Before using WS4J, compile and package JAWJAW and put the
jar file under the lib directory in this project: ./lib/jawjaw.jar
Until you do this, WS4J does not compile.
When packaging JAWJAW, you may want to consider enabling on-memory DB mode which is disabled by default.
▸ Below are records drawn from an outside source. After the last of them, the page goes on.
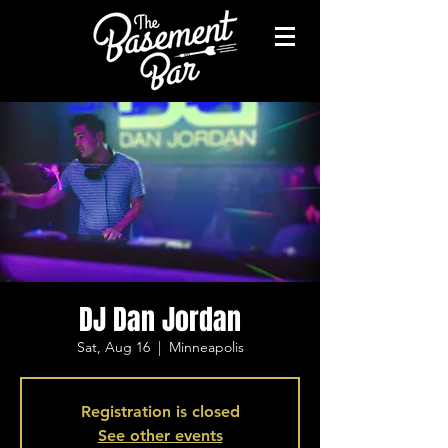
DJ Dan Jordan
Sat, Aug 16
  |  
Minneapolis
Registration is closed
See other events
In case you want to use another WordNet API + instance, implement a WordNet wrapper following the real example for NICT wordnet + JAWJAW in edu.cmu.lti.lexical_db.NictWordNet
Testing
You can verify that the preparation is correctly done by running JUnit test cases.
Test cases:
src/test/*
Maven command:
mvn test
Launch file for Eclipse + m2e:
launches/WS4J_Run_All_JUnitTests.launch
The expected results from the test cases are compatible with the original WordNet::Similarity in Perl (http://wn-similarity.sourceforge.net/).
Packaging
To customize WS4J, edit src/main/config/similarity.conf
.
Here's a way to create a jar file including resource and config files.
Maven command:
mvn install
Launch file for Eclipse + m2e:
launches/WS4J_package_m2e.launch
Output jar file (may need a refresh on the directory):
target/ws4j.jar
Using WS4J
See working examples in the following files.
Demos:
src/main/java/edu/cmu/lti/ws4j/demo/SimilarityCalculationDemo.java
When using the WS4J jar package from other projects, make sure to also include depending libraries, i.e. junit, sqlite-jdbc, jawjaw. In maven's pom file, these dependencies can be written such as:
<dependencies>
<dependency>
<groupId>junit</groupId>
<artifactId>junit</artifactId>
<version>4.0</version>
<scope>compile</scope>
</dependency>
<dependency>
<groupId>org.xerial</groupId>
<artifactId>sqlite-jdbc</artifactId>
<version>3.7.2</version>
</dependency>
<dependency>
<groupId>edu.cmu.lti</groupId>
<artifactId>jawjaw</artifactId>
<version>1.0.0</version>
<scope>system</scope>
<systemPath>${basedir}/lib/jawjaw.jar</systemPath>
</dependency>
<dependency>
<groupId>edu.cmu.lti</groupId>
<artifactId>ws4j</artifactId>
<version>1.0.0</version>
<scope>system</scope>
<systemPath>${basedir}/lib/ws4j.jar</systemPath>
</dependency>
</dependencies>